Конечно, не обходилось и без серьезной критики. В этом отношении из современников выделяется профессор, генерал-лейтенант Н.Н. Головин. Этот известный исследователь и крупный участник Первой мировой войны в своих статьях и книгах «ругательски ругает» Сухомлинова, давая ему нелестные и зачастую предвзятые личностные характеристики576. В принадлежащей перу этого военного теоретика фундаментальной работе «Военные усилия России в мировой войне» период между Русско-японской и Первой мировой войнами назван подзаголовком «Попытка реформ», что, на наш взгляд, несправедливо. Об этом же говорит и генерал А.С. Лукомский: «Ведь надо признать, что в смысле подготовки к войне за период с 1908 г., т. е. за шесть лет (из них Сухомлинов военным министром был пять лет) сделано столько, сколько не было сделано за все предыдущие двадцать лет»577.

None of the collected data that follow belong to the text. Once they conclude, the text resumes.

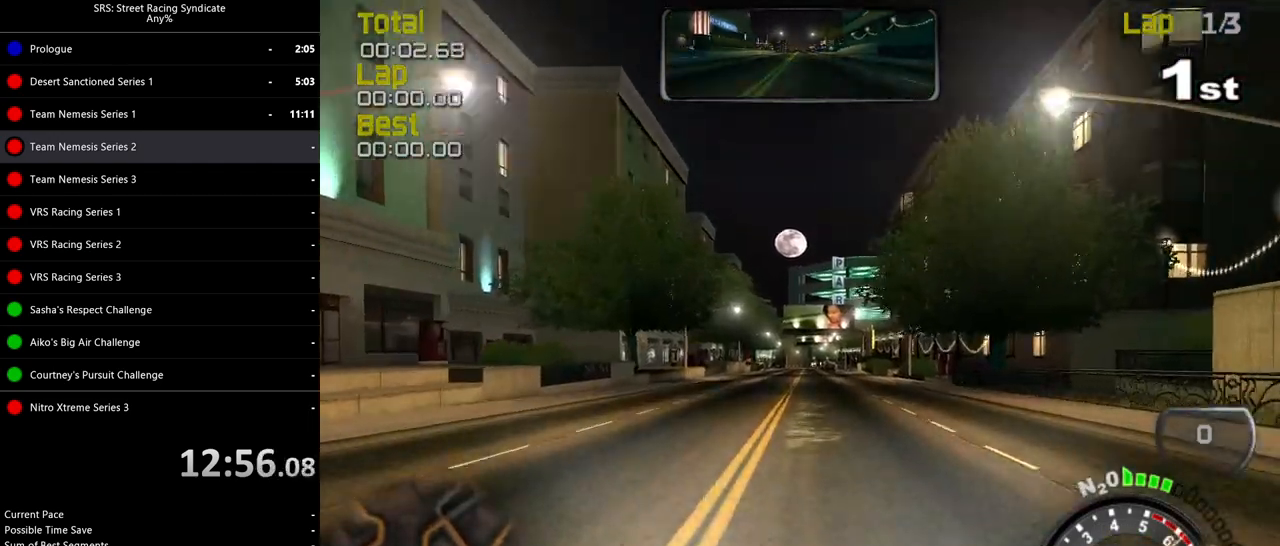
{"buttons": ["R2"], "left_stick": "center", "events": [[50, "left_stick", "up-left"], [184, "left_stick", "center"]]}
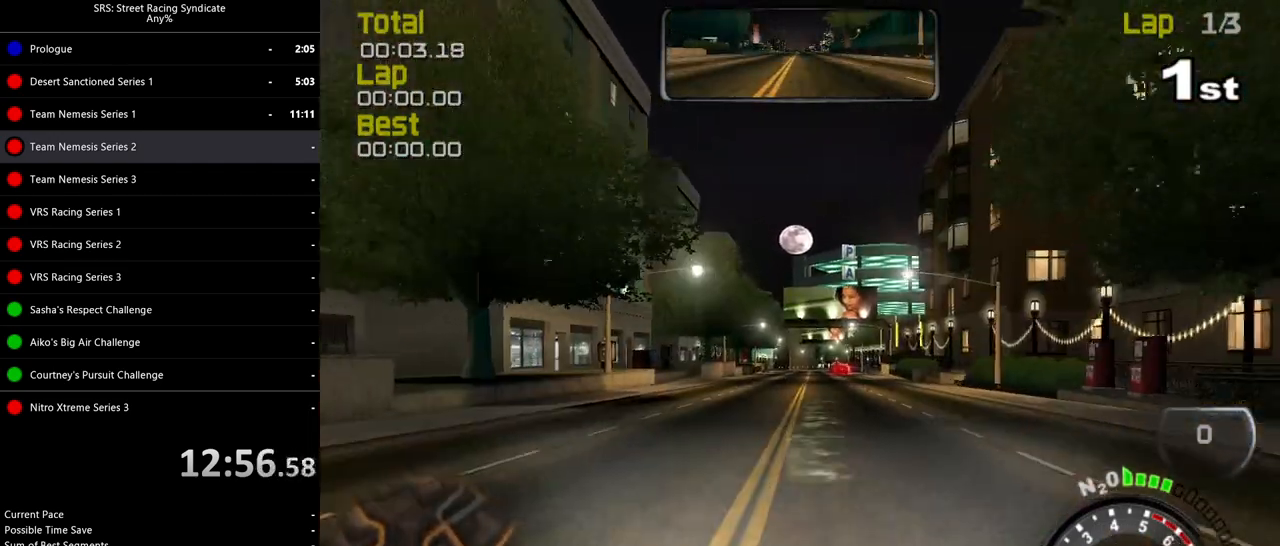
{"buttons": ["R2"], "left_stick": "center", "events": [[50, "TRIANGLE", "down"], [66, "left_stick", "left"], [167, "TRIANGLE", "up"], [200, "left_stick", "center"]]}
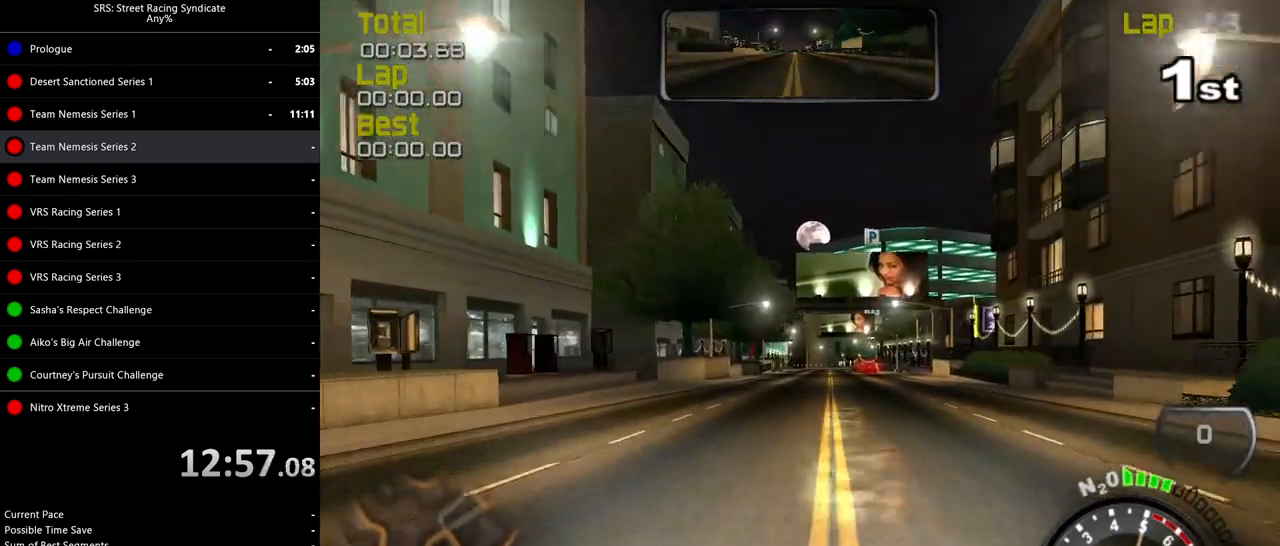
{"buttons": ["R2"], "left_stick": "left", "events": [[501, "left_stick", "left"]]}
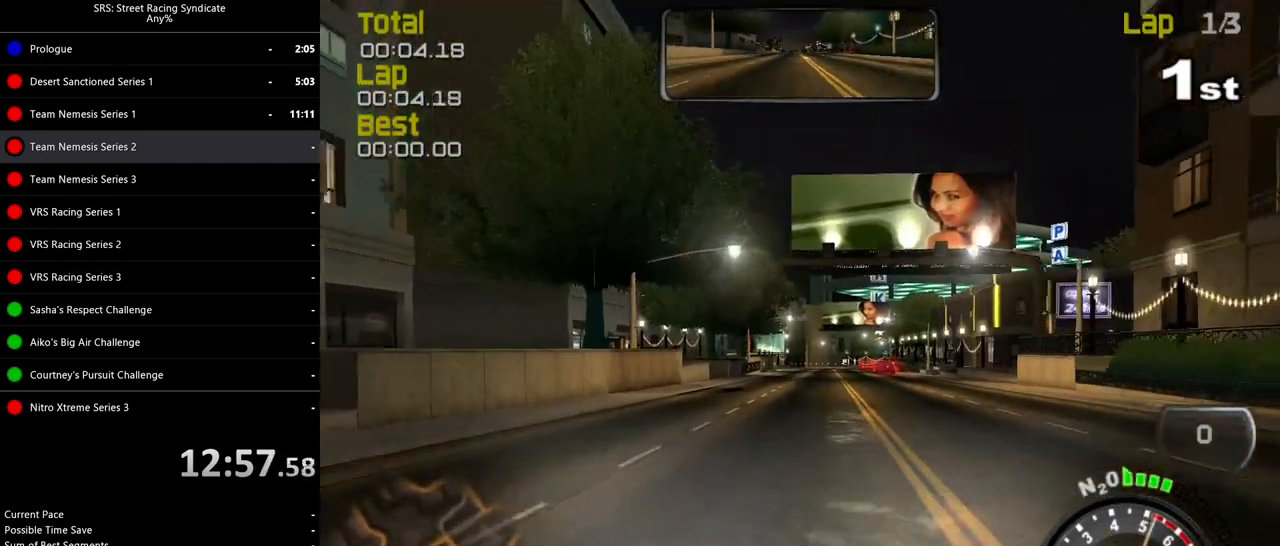
{"buttons": ["R2"], "left_stick": "center", "events": [[100, "left_stick", "center"]]}
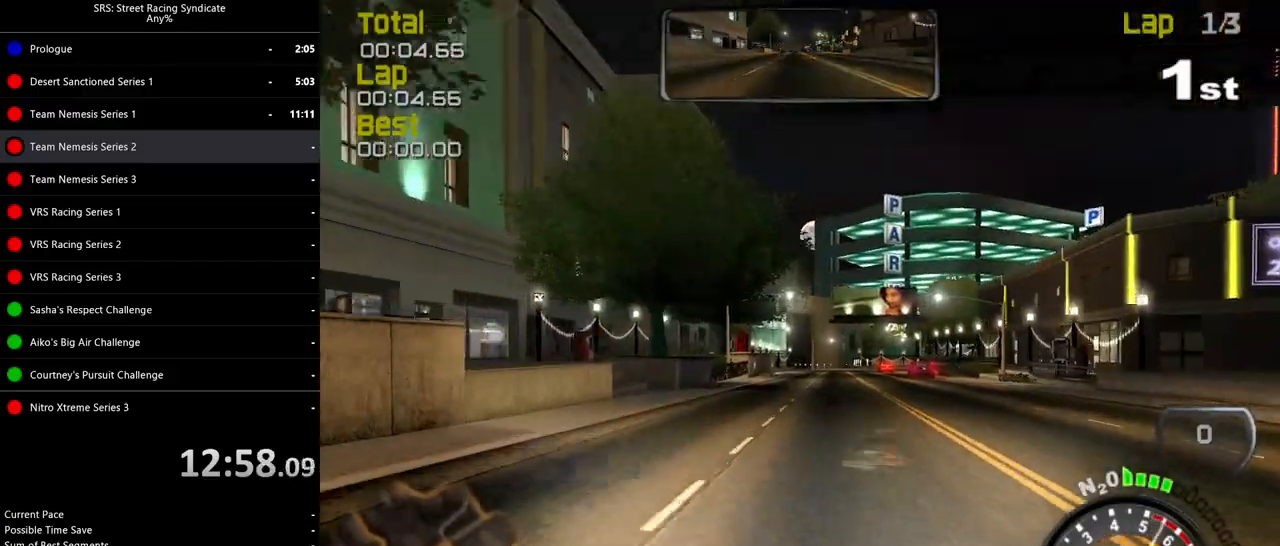
{"buttons": ["R2"], "left_stick": "center", "events": []}
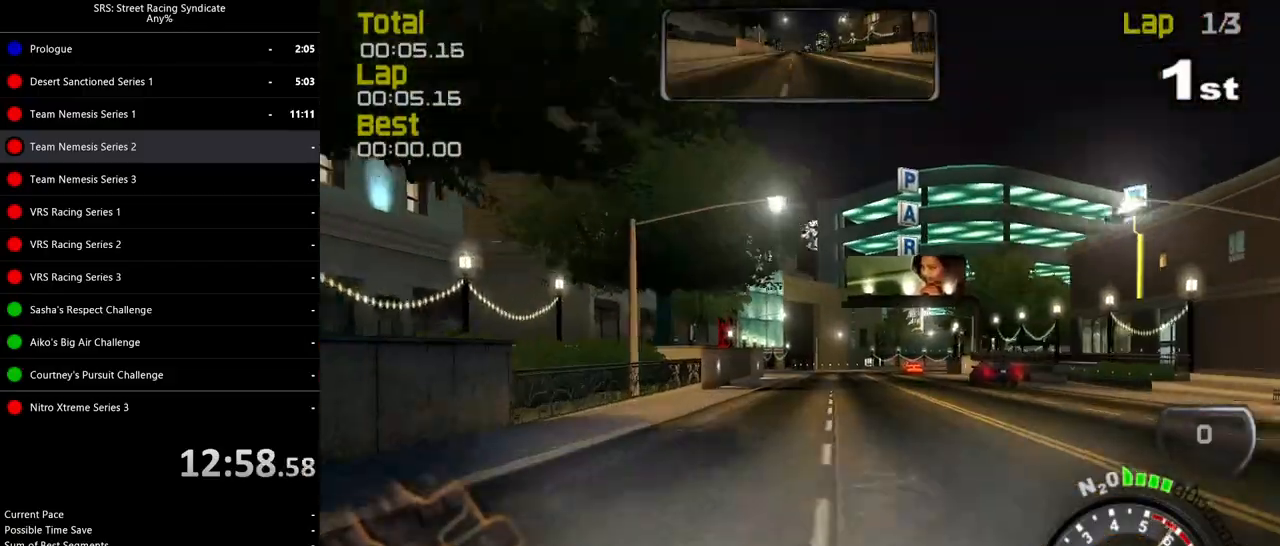
{"buttons": ["R2"], "left_stick": "center", "events": [[17, "left_stick", "right"], [133, "left_stick", "center"], [284, "left_stick", "right"], [434, "left_stick", "center"]]}
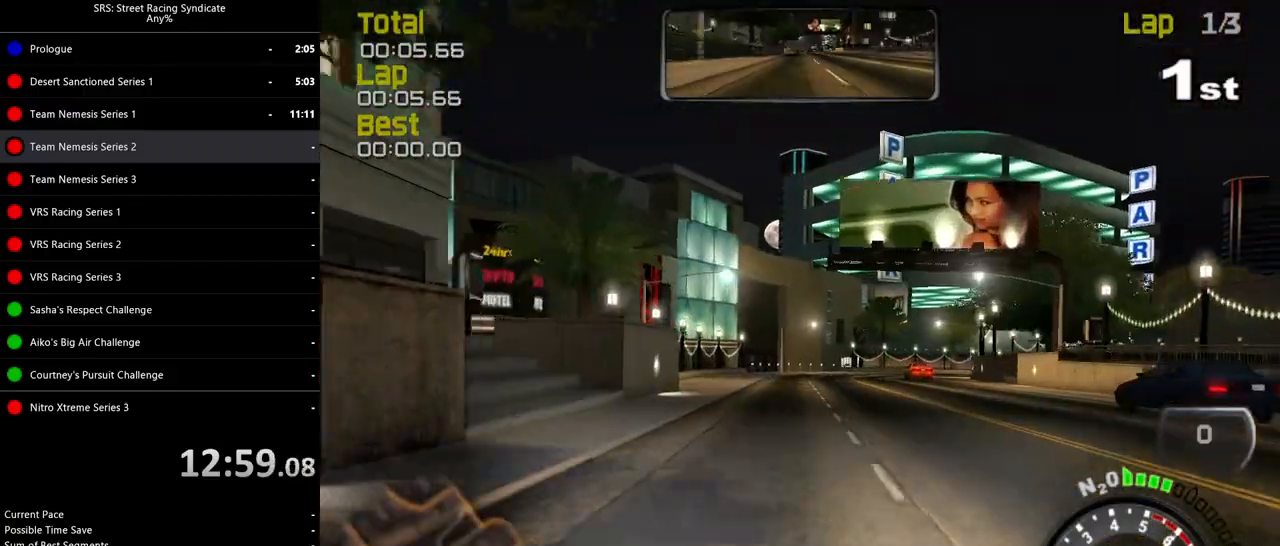
{"buttons": ["R2"], "left_stick": "right", "events": [[133, "left_stick", "right"], [250, "left_stick", "center"], [383, "left_stick", "right"]]}
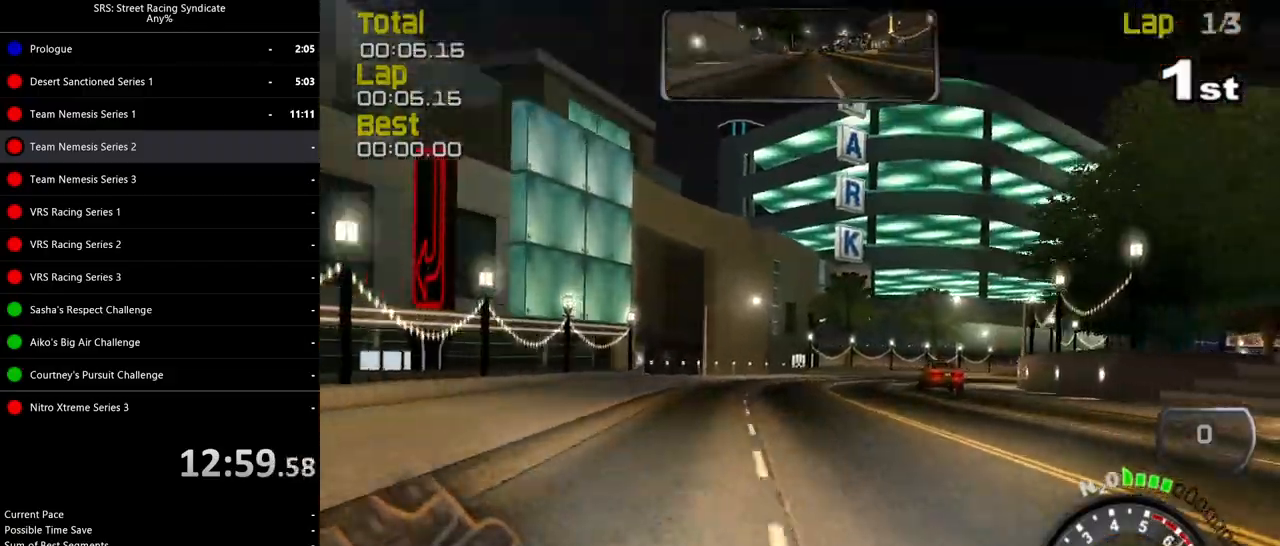
{"buttons": ["R2"], "left_stick": "right", "events": []}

К сожалению, ни одна из периодически осуществлявшихся в России реформ не была проведена комплексно в соответствии с замыслом. Следующее поколение реформаторов неизбежно получало в наследство незавершенные дела своих предшественников, что, в свою очередь, тормозило их собственные преобразования.
Глава 4Сухомлинов и война
«И да отразит Россия, поднявшаяся, как один человек, дерзкий натиск врага…»
Германская и ревизионистская историография нередко использовала в своих доказательствах особой вины России в развязывании войны утверждение, будто русское правительство «первым» объявило мобилизацию и тем инициировало ответные шаги Берлина. Другим козырем, нередко используемым в зарубежных исторических изысканиях для подкрепления сомнительного тезиса о России, как едва ли не главном виновнике мирового конфликта, является балканский вариант развязывания войны 1914 г. Она якобы больше других была заинтересована в балканских делах, а Франция и Англия пошли на поводу у русского союзника. При этом умышленно забывают о других корнях (например, франко-германском антагонизме из-за Эльзаса и Лотарингии, колониальных противоречиях западных держав, англо-германском морском соперничестве и т. д.) и международных кризисах иного географического и сущностного характера, каждый из которых мог привести к большой войне578.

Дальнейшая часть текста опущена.